### [Available data]

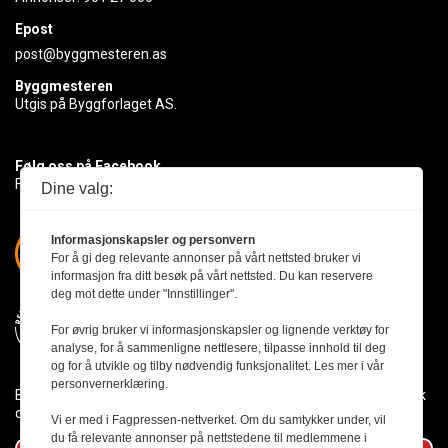
Epost
post@byggmesteren.as
Byggmesteren
Utgis på Byggforlaget AS.
Følg oss på Facebook
Få med deg det siste innen byggebransjen
Dine valg:
Informasjonskapsler og personvern
For å gi deg relevante annonser på vårt nettsted bruker vi
informasjon fra ditt besøk på vårt nettsted. Du kan reservere
deg mot dette under "Innstillinger".
For øvrig bruker vi informasjonskapsler og lignende verktøy for
analyse, for å sammenligne nettlesere, tilpasse innhold til deg
og for å utvikle og tilby nødvendig funksjonalitet. Les mer i vår
personvernerklæring.
Byggmesteren følger Vær Varsom-plakaten og presseetikken slik
den er nedfelt i Redaktørplakaten.
Vi er med i Fagpressen-nettverket. Om du samtykker under, vil
du få relevante annonser på nettstedene til medlemmene i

### [Task item]
Your reply is to repeat, unchanged, the lines above running from the one with "Utgis på Byggforlaget AS." up to and including the one with "personvernerklæring.".

### [Response]
Utgis på Byggforlaget AS.
Følg oss på Facebook
Få med deg det siste innen byggebransjen
Dine valg:
Informasjonskapsler og personvern
For å gi deg relevante annonser på vårt nettsted bruker vi
informasjon fra ditt besøk på vårt nettsted. Du kan reservere
deg mot dette under "Innstillinger".
For øvrig bruker vi informasjonskapsler og lignende verktøy for
analyse, for å sammenligne nettlesere, tilpasse innhold til deg
og for å utvikle og tilby nødvendig funksjonalitet. Les mer i vår
personvernerklæring.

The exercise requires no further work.